I'm a technical architect with Headspring in Austin, TX. I focus on DDD, distributed systems, and any other acronym-centric design/architecture/methodology. I created AutoMapper and am a co-author of the ASP.NET MVC in Action books.
This entry was posted in Architecture. Bookmark the permalink. Follow any comments here with the RSS feed for this post.
  • http://twitter.com/PhatBoyG Chris Patterson

    Yes, using something like:

    Map(x => x.ControlNumber, “ControlNo”).Length(20).CustomType(“AnsiString”);

    with NHibernate is mandatory if you’re using varchar instead of nvarchar, or your performance will absolutely suck.

  • cbp

    Wow, I know what I’ll be doing first thing tomorrow morning then! Thanks!

  • Larry Silverman

    Hi, Jimmy. Are you using Enterprise Edition? If so, you can enable data compression and use Unicode for simplicity and consistency everywhere.

  • Pingback: The Morning Brew - Chris Alcock » The Morning Brew #1149

  • Pingback: My Java Coding Still Has A Problem? | cheap airfare flights, cheap airline tickets, cheap package vacation deals

  • Andrei Rinea

    That’s why I hate ORMs. They solve n problems and create n+1.

    • Anonymous

      Ha! What’s the alternative?

  • Michael K. Campell

    Jimmy, this is a text-book example of a problem that DBAs and perf gurus typically call data-type coercion – where data-type mismatches (as you clearly outlined) invalidate the use of an index. 

    And, as an FYI, you can EVEN run into this in situations where the column is, say, nvarchar(20), and @p1 is defined as nvarchar(10) – because you’ll run into the same problem with coercion. 

  • James Banner

    Awesome post, I didn’t knew it, learned something new.

    Just goes to show the software engineer’s dream to “hide” complexities or to make “persistence ignorance” as far as database goes is just a pipe dream which we can live in, until a problem comes knocking.

  • http://twitter.com/ssboisen Simon Skov Boisen

    Had a similar experience the other day where I were accidentally comparing a string with an integer (i simply forgot to put ticks around the number when I did the query) which meant that for every single row MSSQL were converting the string to a integer. I looked at the query plans, everything looked as it should – that really made me scratch my head until one of the 
    database gurus in my company helped me find the error simple as it were.

  • Erik

    Excellent!
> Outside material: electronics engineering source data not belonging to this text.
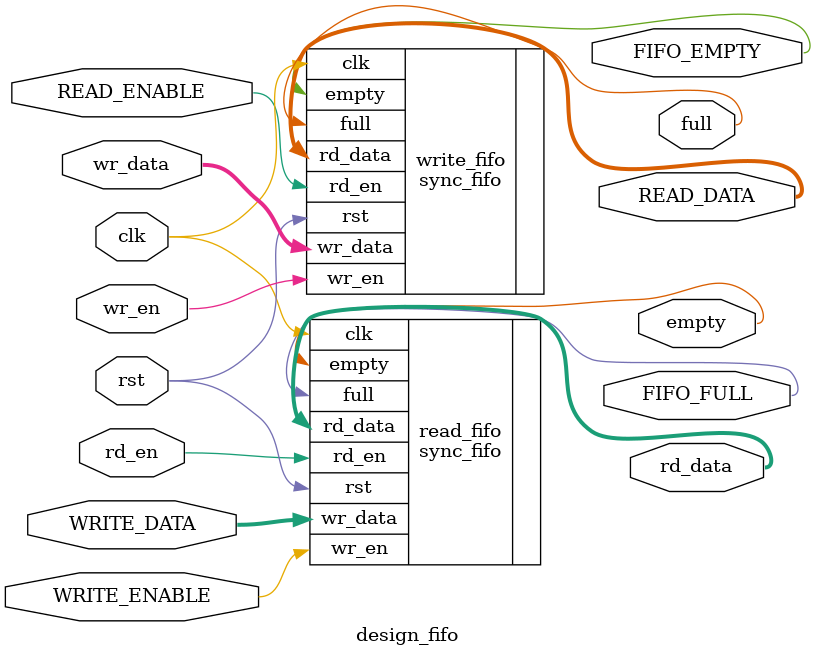
<source format=v>
module design_fifo # 
(
	parameter WIDTH =128,
	parameter DEPTH =4096
)
(
//global signals
input clk,
input rst,

//write fifo signals
//input from CPU
input wr_en,
input [WIDTH-1:0]wr_data,
//input from decoder 
input READ_ENABLE,
//outputs to decoder
output [WIDTH-1:0]READ_DATA,
output FIFO_EMPTY,
//output to CPU
output full,

// read fifo signals
// input from CPU
input rd_en,
//inputs from decoder
input [WIDTH-1:0]WRITE_DATA,
input WRITE_ENABLE,
//output to decoder
output FIFO_FULL,
//output to CPU
output [WIDTH-1:0]rd_data,
output empty

);
// Module Instantiations
// sync fifo

sync_fifo  write_fifo (
	.clk(clk),
	.rst(rst),
	.wr_en(wr_en),
	.wr_data(wr_data),
	.rd_en(READ_ENABLE),
	.rd_data(READ_DATA),
	.empty(FIFO_EMPTY),
	.full(full)

);

sync_fifo  read_fifo (
	.clk(clk),
	.rst(rst),
	.rd_en(rd_en),
	.rd_data(rd_data),
	.wr_en(WRITE_ENABLE),
	.wr_data(WRITE_DATA),
	.empty(empty),
	.full(FIFO_FULL)
);

endmodule

	









</source>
Just sent it over to our developers :)

  • Marc Scheuner

    Interestingly, with Entity Framework (an ORM), you *can* define whether or not to use Unicode strings – with things like data annotations on your model classes, or with .AsNonUnicode(). On the other hand, with *RAW* ADO.NET (which certainly doesn’t “hide” the database in any way, shape or form), you can’t seem to define this – it will always use N’…..’ for your search parameters – even if the underlying column is a “varchar” – thus killing your query performance …..

  • Dave

    Hi,

    Could this is due to your collation?

    If its Latin1_General_CI_AS then joining between VarChar and nVarChar still uses an index seek. However if your using the SQL_ collations then this can cause the index scan.

    Here’s a link for Jonathan Kehayias blog where he’s detailed this.
    http://www.sqlskills.com/blogs/jonathan/implicit-conversions-that-cause-index-scans/

    I agree that link fields should ideally not be unicode as this could double you index size.